- Genre: Soap opera Period drama
- Country of origin: Spain
- Original language: Catalan
- No. of episodes: 53

Production
- Running time: 50 min (approx.)
- Production companies: Diagonal TV; TVC;

Original release
- Network: TV3
- Release: 17 January 2001 – 10 April 2002

Related
- 16 dobles

= Temps de silenci =

Catalan-language television series

Temps de silenci (lit. 'Time of Silence') is a Catalan-language soap opera. It aired from 2001 to 2002 on TV3.

== Premise ==
The fiction follows the lives of three families during the Francoist dictatorship: the Dalmau-Muntaner, representatives of the Catalan bourgeoisie; the Comes, a Catalan artisan family, and the Hernández-Utrera, representatives of the immigrant working class, intermingling the grand narrative of history and the little stories of characters' daily lives.

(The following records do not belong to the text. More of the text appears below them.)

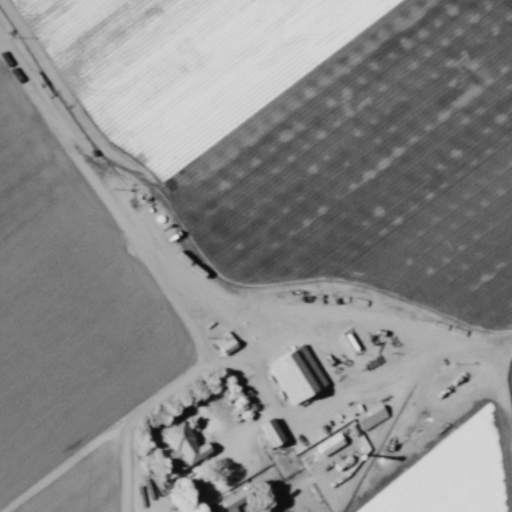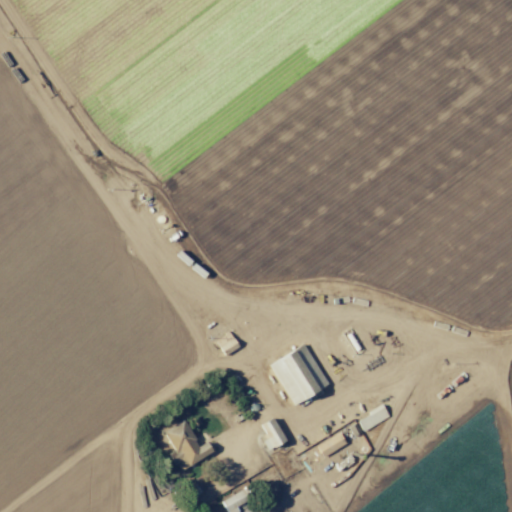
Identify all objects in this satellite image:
road: (134, 250)
crop: (256, 256)
building: (298, 375)
road: (350, 395)
building: (372, 419)
building: (272, 434)
building: (186, 445)
building: (329, 445)
building: (237, 501)
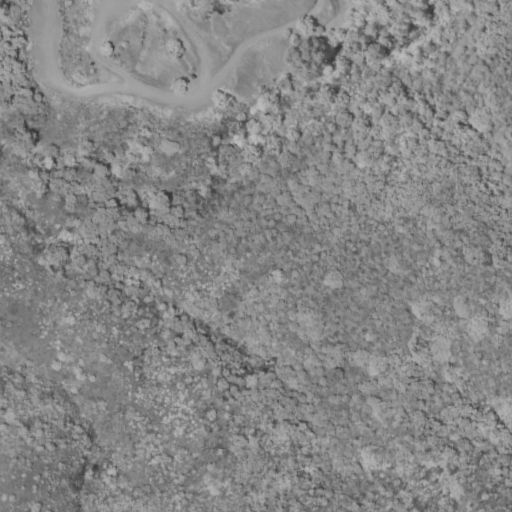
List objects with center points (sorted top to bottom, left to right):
road: (96, 90)
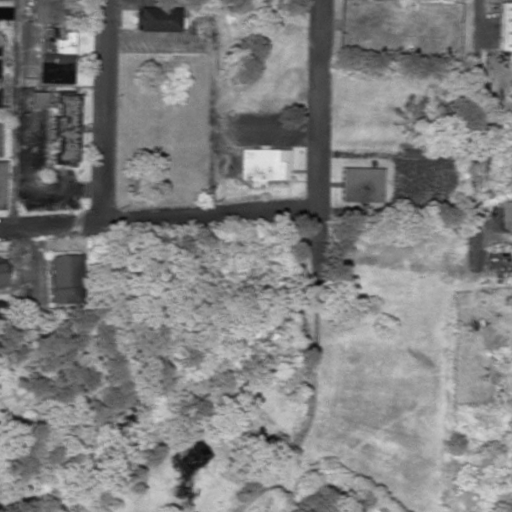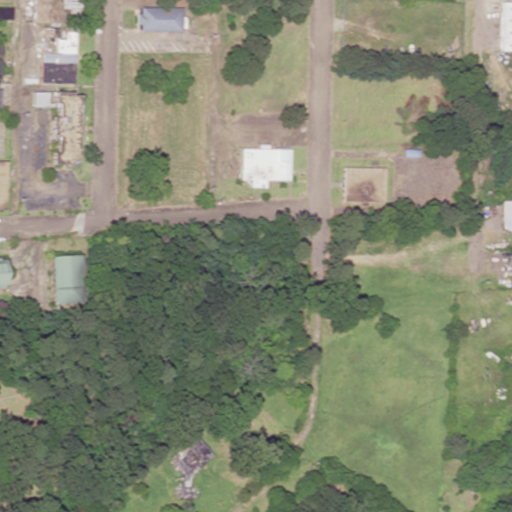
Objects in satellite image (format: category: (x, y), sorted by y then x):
building: (49, 9)
building: (4, 13)
building: (156, 19)
building: (504, 26)
building: (54, 54)
building: (36, 99)
road: (103, 110)
building: (62, 125)
building: (261, 165)
building: (0, 182)
building: (360, 185)
road: (473, 208)
building: (505, 214)
road: (159, 216)
road: (316, 270)
building: (0, 275)
building: (62, 278)
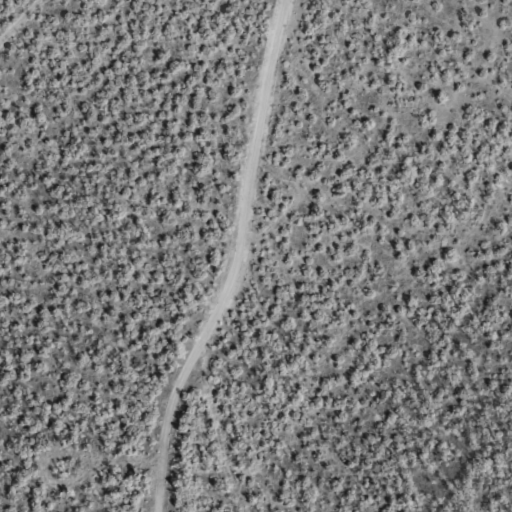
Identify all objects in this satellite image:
road: (249, 253)
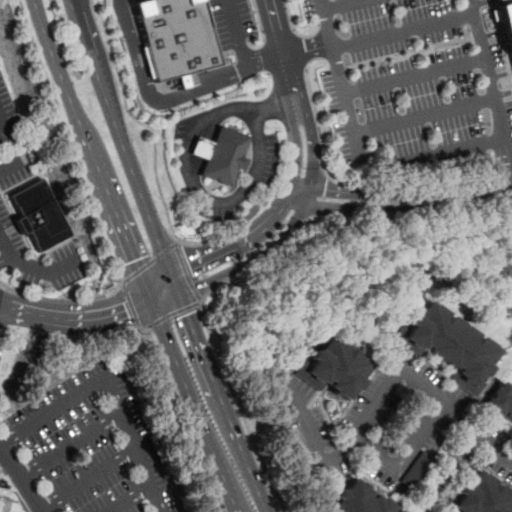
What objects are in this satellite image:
road: (75, 4)
road: (344, 5)
building: (504, 23)
building: (505, 24)
road: (401, 27)
road: (260, 28)
road: (276, 28)
road: (295, 30)
road: (237, 35)
building: (175, 36)
building: (175, 36)
road: (502, 41)
parking lot: (188, 46)
road: (300, 50)
road: (307, 51)
road: (414, 77)
road: (290, 79)
parking lot: (412, 82)
road: (491, 85)
road: (171, 96)
road: (275, 106)
road: (223, 111)
road: (423, 114)
road: (1, 116)
parking lot: (8, 117)
road: (136, 120)
road: (68, 141)
road: (295, 142)
road: (312, 142)
road: (124, 146)
road: (358, 151)
building: (219, 154)
parking lot: (226, 154)
building: (220, 155)
road: (501, 168)
road: (364, 172)
road: (401, 192)
road: (308, 196)
road: (226, 201)
road: (285, 201)
road: (399, 211)
building: (36, 214)
road: (411, 219)
road: (0, 238)
parking lot: (34, 241)
road: (4, 245)
road: (224, 247)
road: (132, 256)
traffic signals: (133, 259)
road: (250, 259)
traffic signals: (188, 261)
road: (148, 262)
road: (185, 271)
road: (156, 276)
road: (165, 298)
road: (60, 300)
road: (102, 302)
road: (129, 304)
road: (29, 308)
traffic signals: (187, 313)
traffic signals: (126, 314)
road: (172, 314)
road: (105, 320)
parking lot: (2, 339)
building: (447, 344)
building: (448, 345)
building: (332, 367)
building: (333, 367)
road: (110, 384)
building: (499, 401)
building: (500, 401)
road: (222, 402)
road: (442, 403)
road: (238, 406)
road: (181, 414)
parking lot: (94, 445)
road: (72, 446)
road: (315, 451)
road: (404, 457)
building: (417, 469)
road: (443, 471)
road: (23, 478)
road: (89, 478)
building: (479, 495)
building: (478, 496)
building: (9, 498)
road: (129, 498)
building: (356, 499)
building: (357, 499)
building: (8, 501)
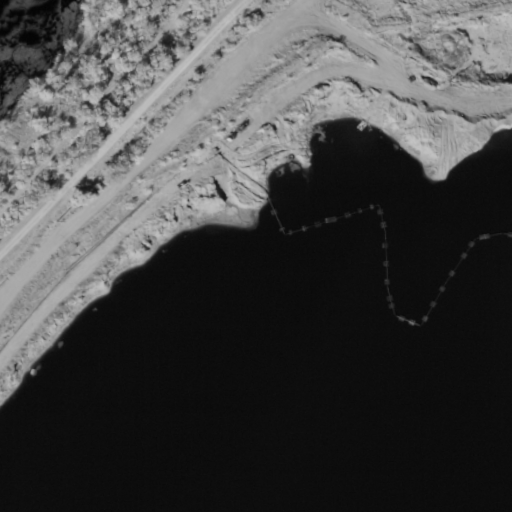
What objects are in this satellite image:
quarry: (447, 508)
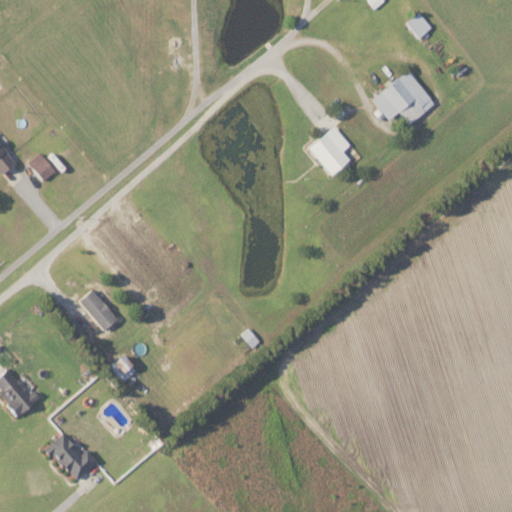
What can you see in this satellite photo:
road: (276, 1)
road: (316, 7)
building: (415, 24)
building: (417, 24)
road: (297, 88)
building: (402, 97)
building: (398, 98)
building: (329, 148)
building: (329, 149)
building: (4, 157)
building: (40, 164)
road: (136, 177)
road: (98, 194)
building: (96, 307)
building: (121, 366)
building: (14, 390)
building: (68, 455)
road: (66, 502)
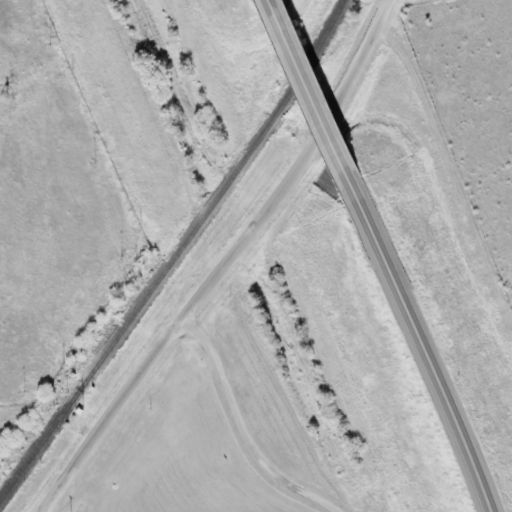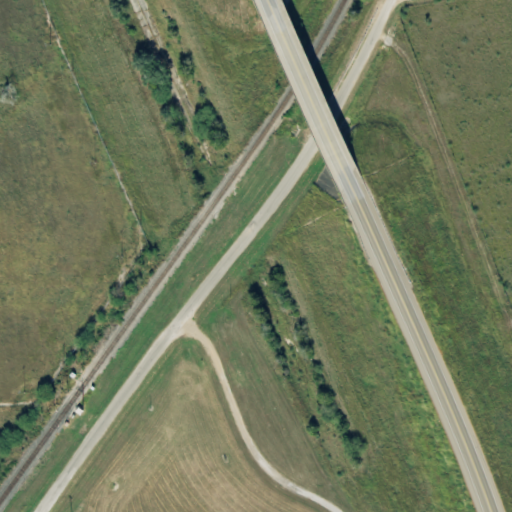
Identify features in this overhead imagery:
road: (314, 95)
road: (452, 148)
railway: (175, 252)
road: (229, 264)
road: (427, 351)
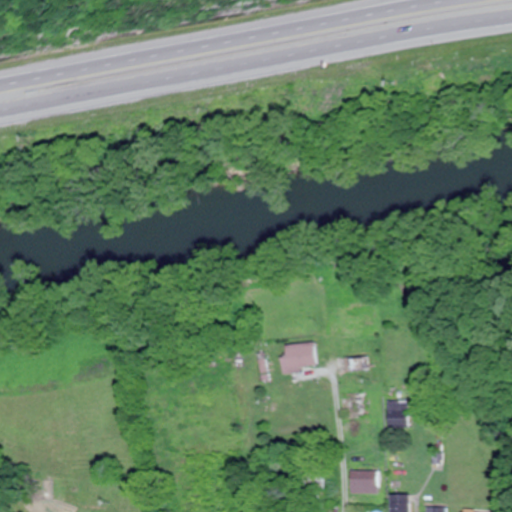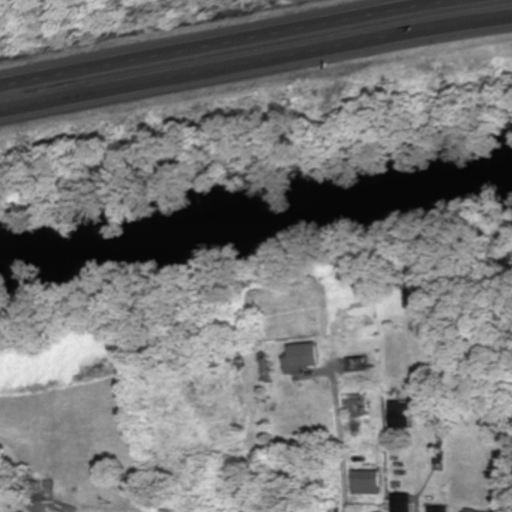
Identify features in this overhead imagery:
road: (213, 40)
road: (255, 65)
river: (256, 224)
building: (301, 356)
building: (360, 368)
building: (400, 414)
road: (347, 433)
building: (366, 480)
building: (317, 482)
building: (402, 502)
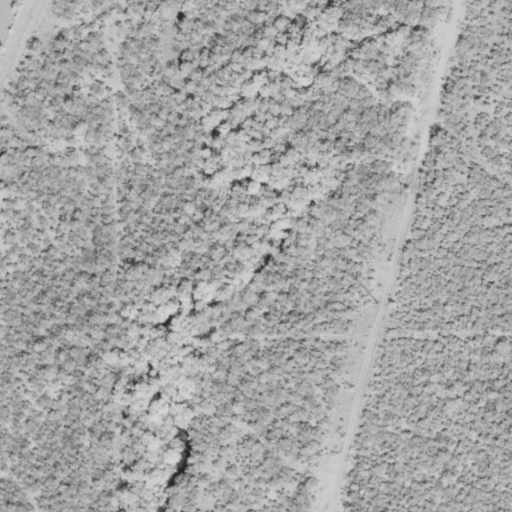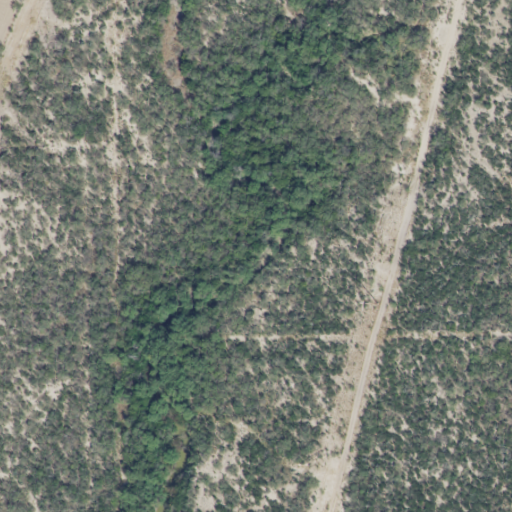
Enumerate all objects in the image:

While largely set in the Francoist dictatorship, the fiction eventually spanned to the marriage of Cristina de Borbón and Iñaki Urdangarín in 1997.

== Production and release ==
It premiered on 17 January 2001. Consisting of fifty three 50-minute long episodes, the broadcasting run ended on 10 April 2002. It was produced by Diagonal TV and TVC.

The series sparked a spin-off, 16 dobles.